Attraverso la voce degli ultimi testimoni, nel suo nuovo libro Giulio Milani racconta I naufraghi del Don (Laterza), gli italiani sul fronte russo, protagonisti di una delle più drammatiche battaglie combattute dal nostro esercito nella seconda guerra mondiale, finita con la tragica ritirata di Russia dal Don verso casa.

giulio milani

È il 26 gennaio 1943. A Nikolaevka, sul fronte russo, si svolge una battaglia che ha prodotto la più alta e ampia letteratura italiana di tutta la seconda guerra mondiale: per riportare a casa ciò che resta dell’Armata italiana in Russia il corpo degli alpini deve superare undici sbarramenti in successione, altrettante cinture infernali oltre l’accerchiamento avversario, superiore per uomini e mezzi. Degli oltre 200.000 che erano partiti dall’Italia con la prospettiva di contribuire a una facile vittoria, meno della metà riuscirà a ritornare nel nostro paese dopo sofferenze e traversie indicibili.
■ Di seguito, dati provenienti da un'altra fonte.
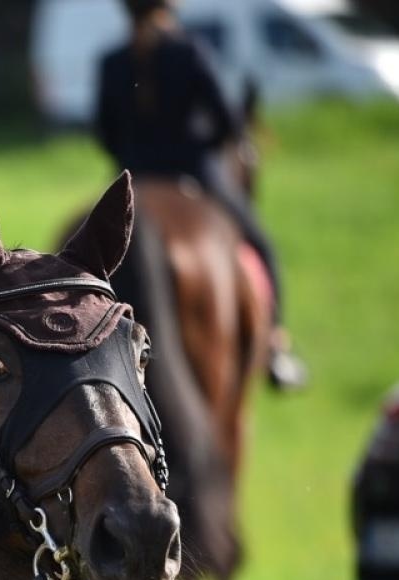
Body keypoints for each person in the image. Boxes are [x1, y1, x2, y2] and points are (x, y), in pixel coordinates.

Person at [95, 0, 306, 388]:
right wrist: (198, 145)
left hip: (134, 181)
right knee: (261, 245)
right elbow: (226, 123)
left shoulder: (111, 61)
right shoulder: (189, 51)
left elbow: (105, 134)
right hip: (193, 173)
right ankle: (275, 345)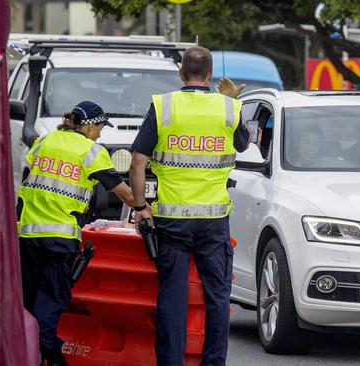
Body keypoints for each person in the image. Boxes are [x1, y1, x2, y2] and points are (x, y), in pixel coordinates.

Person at [129, 46, 250, 366]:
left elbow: (138, 162)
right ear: (210, 76)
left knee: (172, 297)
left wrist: (141, 207)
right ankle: (214, 362)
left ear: (181, 74)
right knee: (217, 297)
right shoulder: (228, 109)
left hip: (173, 220)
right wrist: (233, 101)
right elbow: (244, 144)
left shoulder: (163, 106)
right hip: (213, 220)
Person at [18, 101, 137, 366]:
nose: (101, 133)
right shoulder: (91, 151)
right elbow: (124, 194)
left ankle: (33, 354)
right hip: (59, 240)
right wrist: (146, 210)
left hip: (26, 236)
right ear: (90, 125)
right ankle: (51, 357)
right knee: (50, 304)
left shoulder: (45, 141)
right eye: (100, 128)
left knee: (27, 303)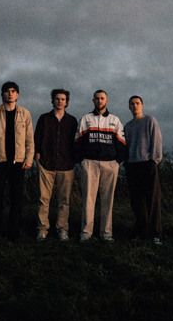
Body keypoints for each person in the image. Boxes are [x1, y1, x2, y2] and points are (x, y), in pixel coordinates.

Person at [0, 81, 34, 241]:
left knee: (16, 199)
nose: (10, 94)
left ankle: (14, 233)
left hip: (18, 162)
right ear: (2, 94)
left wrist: (29, 158)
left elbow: (29, 139)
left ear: (17, 95)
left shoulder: (25, 114)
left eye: (13, 91)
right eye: (7, 91)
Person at [75, 89, 126, 242]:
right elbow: (77, 142)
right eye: (97, 98)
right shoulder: (86, 119)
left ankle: (106, 233)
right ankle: (86, 233)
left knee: (107, 200)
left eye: (102, 98)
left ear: (106, 101)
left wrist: (117, 161)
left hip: (110, 164)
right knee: (88, 200)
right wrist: (82, 160)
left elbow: (122, 143)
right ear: (93, 100)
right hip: (89, 163)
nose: (99, 101)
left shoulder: (114, 120)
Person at [34, 89, 78, 242]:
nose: (60, 101)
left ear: (67, 102)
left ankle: (62, 229)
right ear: (52, 101)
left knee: (64, 200)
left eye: (63, 99)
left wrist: (74, 159)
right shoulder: (44, 119)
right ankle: (42, 229)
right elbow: (37, 138)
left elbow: (76, 142)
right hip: (46, 163)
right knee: (43, 199)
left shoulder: (72, 121)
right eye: (57, 99)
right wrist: (37, 154)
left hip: (66, 165)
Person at [123, 95, 163, 245]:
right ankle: (141, 230)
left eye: (137, 103)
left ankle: (155, 233)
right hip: (132, 165)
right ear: (129, 106)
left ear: (142, 105)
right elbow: (125, 146)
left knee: (152, 200)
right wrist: (126, 162)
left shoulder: (150, 121)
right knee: (137, 201)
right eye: (132, 104)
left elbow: (157, 141)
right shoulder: (127, 126)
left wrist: (154, 161)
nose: (135, 106)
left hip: (148, 164)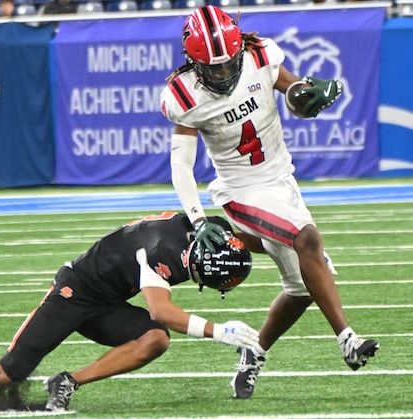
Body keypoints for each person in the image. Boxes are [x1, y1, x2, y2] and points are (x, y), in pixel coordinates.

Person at [160, 5, 379, 400]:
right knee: (308, 241)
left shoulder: (260, 54)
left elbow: (294, 96)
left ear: (239, 48)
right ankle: (347, 339)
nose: (224, 74)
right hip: (239, 191)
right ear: (193, 61)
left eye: (229, 64)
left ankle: (255, 351)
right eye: (214, 68)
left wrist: (309, 96)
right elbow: (181, 165)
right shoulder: (184, 94)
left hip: (281, 181)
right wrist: (197, 219)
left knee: (303, 287)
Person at [0, 211, 258, 414]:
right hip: (74, 292)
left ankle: (68, 382)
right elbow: (160, 310)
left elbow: (228, 231)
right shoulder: (162, 252)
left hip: (108, 298)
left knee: (154, 341)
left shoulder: (208, 230)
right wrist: (218, 331)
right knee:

Nel libro di Milani, grazie ai racconti di molti degli ultimi testimoni, emergono i lati oscuri come le punte di eroismo e di solidarietà che hanno fatto della ritirata di Russia, nel quadro più ampio dello scontro sul fronte orientale e dell’assedio di Stalingrado, il corrispettivo italiano dell’Anabasi di Senofonte, ossia una vicenda di straordinario significato umano, prima che militare e politico, che ha segnato il destino d’Italia e d’Europa.

L’autore, Giulio Milani, impegnato nell’editoria con Transeuropa e con la promozione e il coordinamento della collana di coedizioni “Indies” di Feltrinelli e dello scaffale di tutela della bibliodiversità con LibrerieCoop, ha pubblicato, tra gli altri, il reportage narrativo La terra bianca. Marmo, chimica e altri disastri (Laterza, 2015), e curato antologie come I persecutori (con Marco Rovelli) e Over-Age. Apocalittici e disappropriati.